Re: [pyarrow] How can one handle parquet encoding memory bombs

Posted by Wes McKinney <we...@gmail.com>.
hi Rollo,

Two quick points:

* There is a C++ API already providing chunk-based reads
("GetRecordBatchReader"). That it is not yet exposed in Python in
pyarrow.parquet is a result of a lack of a volunteer to do so in the
past
* Several people are actively working on the "Datasets API" project in
C++ (with bindings in Python and R) which will provide a holistic
approach to chunked (and thus more memory constrained) dataset reading
across arbitrary file formats (not just Parquet). This is what I see
as the long term solution to the problem you're describing. See [1]

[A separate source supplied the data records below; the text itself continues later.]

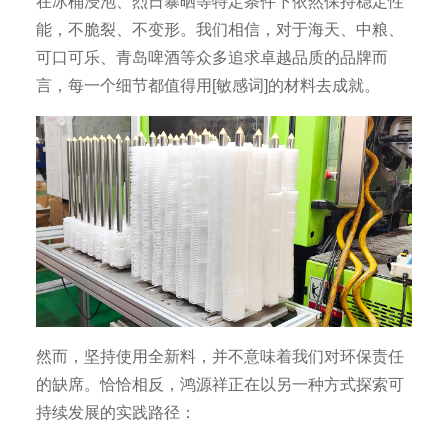
在冰桶浸泡、烈日暴晒等特定条件下依然保持稳定性
能，不脆裂、不变形。我们相信，对于海天、中粮、
可口可乐、青岛啤酒等众多追求卓越品质的品牌而
言，每一个细节都值得用[敏感词]的材料去成就。
然而，坚持使用全新料，并不意味着我们对环保责任
的缺席。恰恰相反，鸿源祥正在以另一种方式探索可
持续发展的实践路径：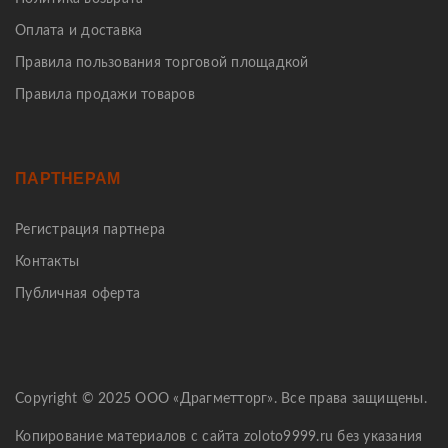
Оплата и доставка
Правила пользования торговой площадкой
Правила продажи товаров
ПАРТНЕРАМ
Регистрация партнера
Контакты
Публичная оферта
Copyright © 2025 ООО «Драгметторг». Все права защищены.
Копирование материалов с сайта zoloto9999.ru без указания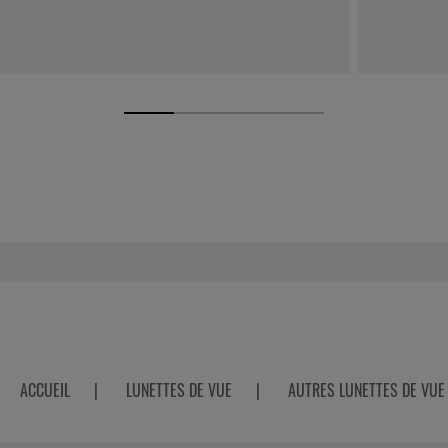
ACCUEIL
|
LUNETTES DE VUE
|
AUTRES LUNETTES DE VUE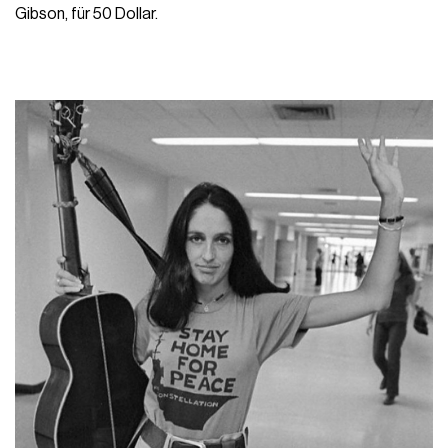
Gibson, für 50 Dollar.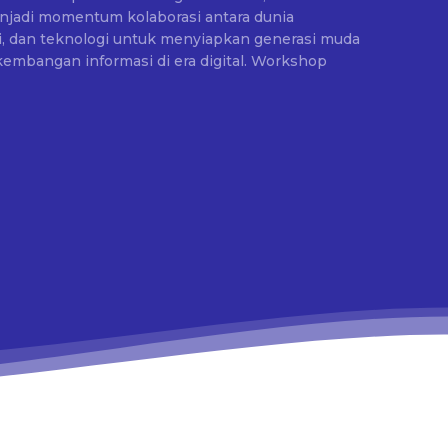
menjadi momentum kolaborasi antara dunia
ri, dan teknologi untuk menyiapkan generasi muda
ngan informasi di era digital. Workshop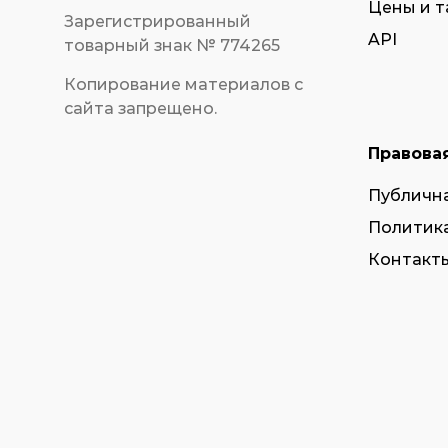
Цены и 
Зарегистрированный
API
товарный знак № 774265
Копирование материалов с
сайта запрещено.
Правова
Публичн
Политик
Контакты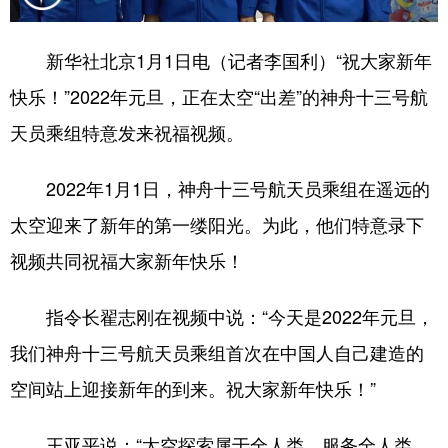
学术中国
乡村振兴
银龄
溯源中国
新华社北京1月1日电（记者李国利）“祝大家新年
城市
旅游
能源
会展
快乐！”2022年元旦，正在太空“出差”的神舟十三号航
彩票
娱乐
时尚
悦读
天员乘组特意发来祝福视频。
公益
一带一路
亚太网
上市公司
2022年1月1日，神舟十三号航天员乘组在遥远的
文化产业
太空迎来了新年的第一缕阳光。为此，他们特意录下
视频共同祝福大家新年快乐！
地方频道
指令长翟志刚在视频中说：“今天是2022年元旦，
北京
天津
河北
山西
我们神舟十三号航天员乘组首次在中国人自己建造的
辽宁
吉林
上海
江苏
空间站上迎接新年的到来。祝大家新年快乐！”
浙江
安徽
福建
江西
王亚平说：“太空探索属于全人类、服务全人类。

We'd welcome your contributions to this work. If you have the
financial resources to sponsor developers to increase efforts on this
I'd be happy to speak with you about that offline.

- Wes

[1]: https://docs.google.com/document/d/1bVhzifD38qDypnSjtf8exvpP3sSB5x_Kw9m-n66FB2c/edit

On Wed, Jan 29, 2020 at 9:45 AM Rollo Konig-Brock <ro...@gmail.com> wrote:
>
> Dear Arrow Developers,
>
>
>
> I’m having memory issues with certain Parquet files. Parquet uses run length encoding for certain columns, meaning that an array of int64s could take up a couple thousand bytes on disk, but then a few hundred megabytes when loaded into a pyarrow.Table. I’m a little surprised there’s no option to keep the underlying Arrow array as encoded data.
>
>
>
> An example of this with a file I’ve created (attached) which is just 1’000’000 repetitions of a single int64 value:
>
>
>
> import psutil
>
> import os
>
> import gc
>
> import pyarrow.parquet
>
>
>
> suffixes = ['B', 'KB', 'MB', 'GB', 'TB', 'PB']
>
> current_thread = psutil.Process(os.getpid())
>
>
>
> def human_memory_size(nbytes):
>
>     i = 0
>
>     while nbytes >= 1024 and i < len(suffixes)-1:
>
>         nbytes /= 1024.
>
>         i += 1
>
>     f = ('%.2f' % nbytes).rstrip('0').rstrip('.')
>
>     return '%s %s' % (f, suffixes[i])
>
>
>
>
>
> def log_memory_usage(msg):
>
>     print(msg, human_memory_size(current_thread.memory_info().rss))
>
>
>
> log_memory_usage('Initial Memory usage')
>
>
>
> print('Size of parquet file', human_memory_size(os.stat('rle_bomb.parquet').st_size))
>
>
>
> pf = pyarrow.parquet.ParquetFile('rle_bomb.parquet')
>
>
>
> table = pf.read()
>
>
>
> log_memory_usage('Loaded memory usage')
>
>
>
> This will produce the following output:
>
>
>
> Initial Memory usage 27.11 MB
>
> Size of parquet file 3.62 KB
>
> Loaded schema 27.71 MB
>
> Loaded memory usage 997.9 MB
>
>
>
> This poses a bit of a problem particularly when running this code in servers as there doesn’t seem to be a way of preventing a memory explosion given the PyArrow API. I’m at a bit of a loss at how to control for this, there does not seem to be a method to do something like iterate over the Parquet columns in set chunks (where the size could be calculated accurately).
>
>
>
> All the best,
>
> Rollo Konig-Brock
>
>
>
>